Given the potential for non-compliance to impact both vendors and the companies that engage them, compliance officers should be involved in reviewing and managing company contracts. Areas of contract management that compliance officers may need to address include: notice provisions of breach of data protection; subpoenas and discovery requests; obligations related to a myriad of regulations now often cited in services agreements; foreign jurisdiction implications and obligations; amendments to regulations that impact service agreements; and compliance audits by other compliance programs.
- Listen before you leap
Strict adherence to legal obligations and ethical standards is vital to a company’s operations, but compliance programs, which emphasize rigidity or risk aversion to the detriment of primary business interests may limit a company’s ability to remain competitive or encourage employees to circumvent compliance officers when making key decisions. Compliance officers should be partners to strategic officers who strengthen the company by identifying and mitigating future legal and reputational risks. Being viewed as an obstacle to commercial concerns will limit the effectiveness of the entire compliance department. Compliance officers must therefore ensure that their reactions to potential risks and reported infractions are appropriate responses to the severity of the situation.
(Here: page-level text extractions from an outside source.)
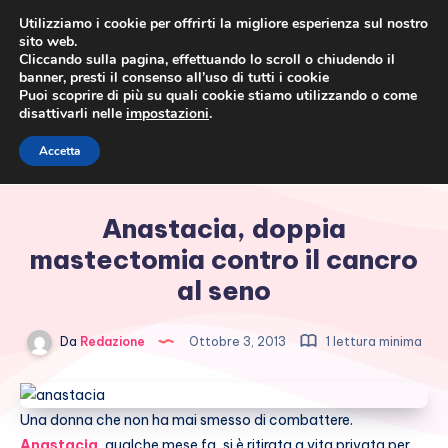
Utilizziamo i cookie per offrirti la migliore esperienza sul nostro
sito web.
Cliccando sulla pagina, effettuando lo scroll o chiudendo il
banner, presti il consenso all’uso di tutti i cookie
Puoi scoprire di più su quali cookie stiamo utilizzando o come
disattivarli nelle
impostazioni
.
Cronaca rosa, costume e
Accetta
società
Anastacia, doppia
mastectomia contro il cancro
al seno
Da
Redazione
Ottobre 3, 2013
1 lettura minima
Una donna che non ha mai smesso di combattere.
Anastacia
, qualche mese fa, si è ritirata a vita privata per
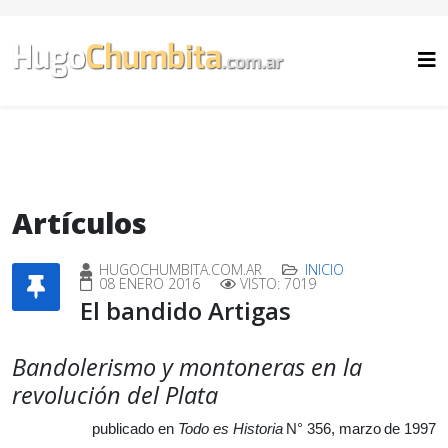
Artículos
HUGOCHUMBITA.COM.AR
INICIO
08 ENERO 2016
VISTO: 7019
El bandido Artigas
Bandolerismo y montoneras en la
revolución del Plata
publicado en
Todo es Historia
N° 356, marzo de 1997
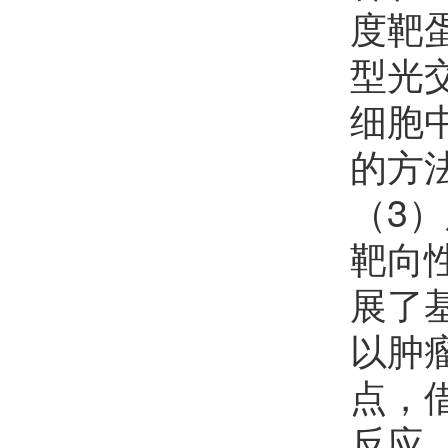
度靶
薛智敏
欢迎
会员加入中国化学会
型光
郝晓涛
欢迎
会员加入中国化学会
细胞
樊红雷
欢迎
会员加入中国化学会
的方
李晓东
欢迎
会员加入中国化学会
（3
朱瑞
欢迎
会员加入中国化学会
靶向
李彭飞
欢迎
会员加入中国化学会
展了
王琰
欢迎
会员加入中国化学会
以肿
许睿恺
点，
欢迎
会员加入中国化学会
反应
杨上峰
欢迎
会员加入中国化学会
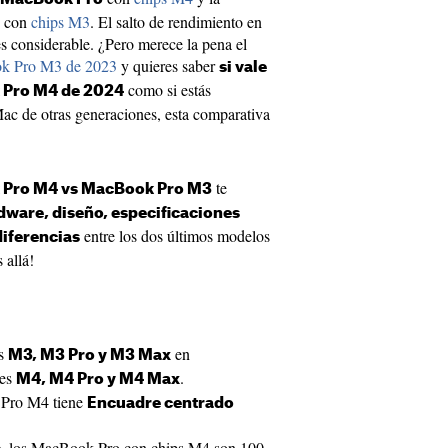
o con
chips M3
. El salto de rendimiento en
s considerable. ¿Pero merece la pena el
k Pro M3 de 2023
y quieres saber
si vale
como si estás
 Pro M4 de 2024
ac de otras generaciones, esta comparativa
te
 Pro M4 vs MacBook Pro M3
dware, diseño, especificaciones
entre los dos últimos modelos
diferencias
allá!
es
en
M3, M3 Pro y M3 Max
res
.
M4, M4 Pro y M4 Max
 Pro M4 tiene
Encuadre centrado
, los MacBook Pro con chips M4 son 100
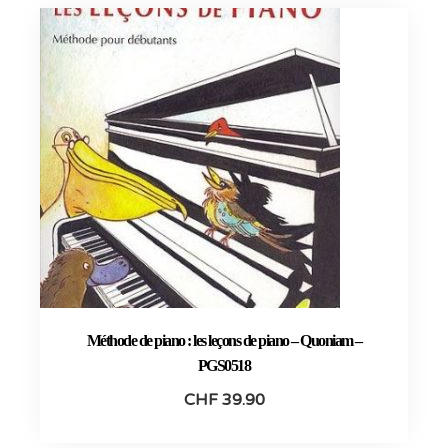
Méthode de piano : les leçons de piano – Quoniam –
PGS0518
CHF
39.90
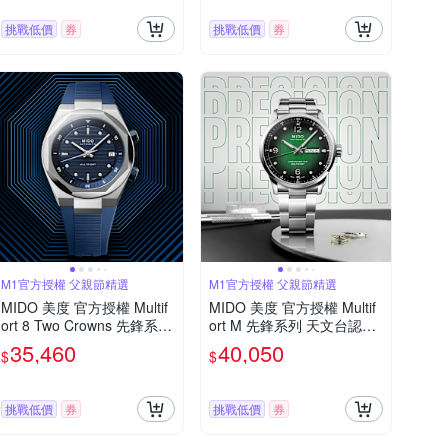
挑戰低價
券
挑戰低價
券
M1官方授權 父親節精選
M1官方授權 父親節精選
MIDO 美度 官方授權 Multif
MIDO 美度 官方授權 Multif
ort 8 Two Crowns 先鋒系列
ort M 先鋒系列 天文台認證
幾何八角機械錶 寵爸時刻
機械錶 寵爸時刻 送禮推薦-
35,460
40,050
$
$
送禮推薦-藍 M0475071704
42mm M0384311109700
100
挑戰低價
券
挑戰低價
券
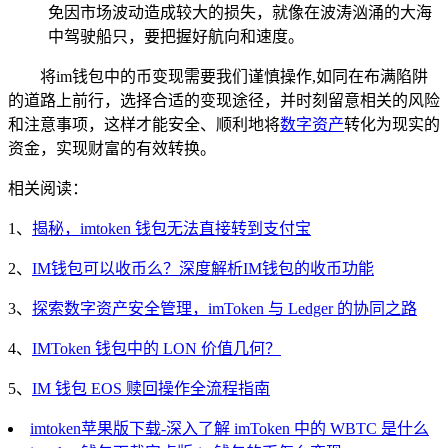
免因市场波动造成较大的损失，就像在波涛汹涌的大海
中驾驶船只，要把握好航向和速度。
将im钱包中的币变现需要我们谨慎操作,如同在布满陷阱
的道路上前行，选择合适的变现途径，并时刻留意相关的风险
和注意事项，这样才能安全、顺利地将
数字资产
转化为现实的
资金，实现财富的有效转换。
相关阅读：
1、
揭秘，imtoken 钱包无法直接转到支付宝
2、
IM钱包可以收币么？深度解析IM钱包的收币功能
3、
探索数字资产安全管理，imToken 与 Ledger 的协同之路
4、
IMToken 钱包中的 LON 价值几何？
5、
IM 钱包 EOS 赎回操作全流程指南
imtoken苹果版下载-深入了解 imToken 中的 WBTC 是什么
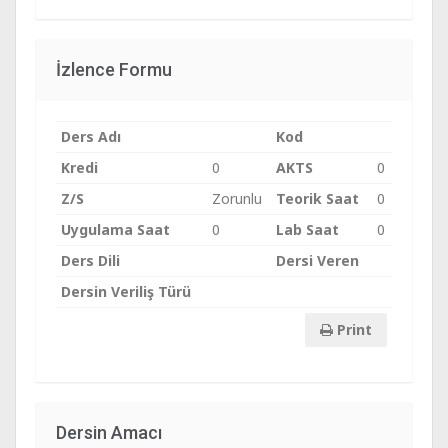
İzlence Formu
Ders Adı
Kod
Kredi
0
AKTS
0
Z/S
Zorunlu
Teorik Saat
0
Uygulama Saat
0
Lab Saat
0
Ders Dili
Dersi Veren
Dersin Veriliş Türü
Print
Dersin Amacı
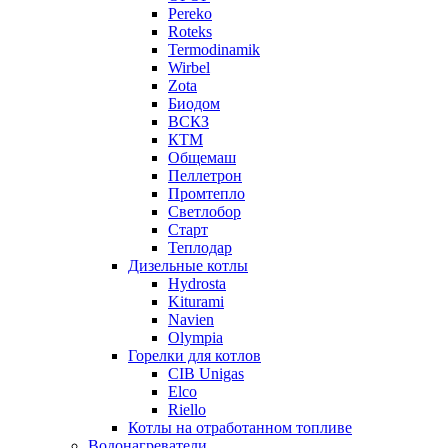
Pereko
Roteks
Termodinamik
Wirbel
Zota
Биодом
ВСКЗ
КТМ
Общемаш
Пеллетрон
Промтепло
Светлобор
Старт
Теплодар
Дизельные котлы
Hydrosta
Kiturami
Navien
Olympia
Горелки для котлов
CIB Unigas
Elco
Riello
Котлы на отработанном топливе
Водонагреватели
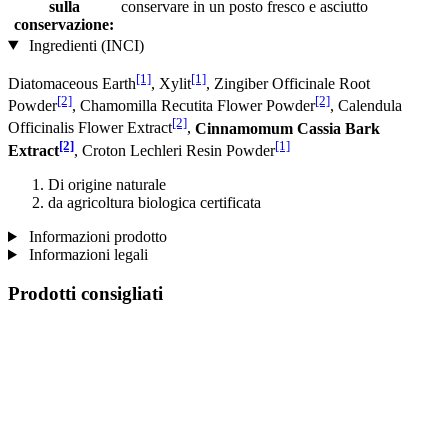
sulla
conservare in un posto fresco e asciutto
conservazione:
Ingredienti (INCI)
[1]
[1]
Diatomaceous Earth
, Xylit
, Zingiber Officinale Root
[2]
[2]
Powder
, Chamomilla Recutita Flower Powder
, Calendula
[2]
Officinalis Flower Extract
,
Cinnamomum Cassia Bark
[2]
[1]
Extract
, Croton Lechleri Resin Powder
Di origine naturale
da agricoltura biologica certificata
Informazioni prodotto
Informazioni legali
Prodotti consigliati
- Doing business outside the U.S. requires knowing the local regulatory landscape
Many companies that do not think of themselves as doing international business are increasingly engaging in non-U.S. transactions. Companies that engage foreign vendors or have operations involving sales, outsourcing, or data management abroad, for instance, may fail to adequately consider international regulations. If any aspect of your operations takes place outside of the U.S., you must make sure that you can accomplish your goals under local laws and manage variations in law between locations within which you operate. For instance, certain EU privacy laws differ from U.S. variants, which in some circumstances means that a company may be able to send information from the U.S. to the EU but not able to reimport that information from the EU to the U.S. The exact regulations vary based on the countries in question, the type of data, and the industry within which the company operates. Considering these aspects and including compliance professionals knowledgeable about specific regulations when making strategic decisions regarding international operations can prevent future problems.
- Compliance due diligence
While compliance risks should not necessarily be considered deal-breakers, awareness of the risks and attention to steps that can be taken to mitigate them from the earliest stages of negotiation, can greatly enhance a company’s understanding or risk/reward considerations. Proactive steps that can be taken in merger and acquisition transactions include conducting thorough risk-based due diligence; implementing the acquiring company’s code of conduct and compliance policies as quickly as practicable; conducting compliance related training for the acquired entity’s directors, employees, third party agents, and partners; conducting a compliance-related audit of the company as soon as practicable; and disclosing to the relevant authorities any compliance infractions discovered during the due diligence process.
Morgan Dowd is a Program Assistant for South Asia, Central and Eastern Europe at CIPE.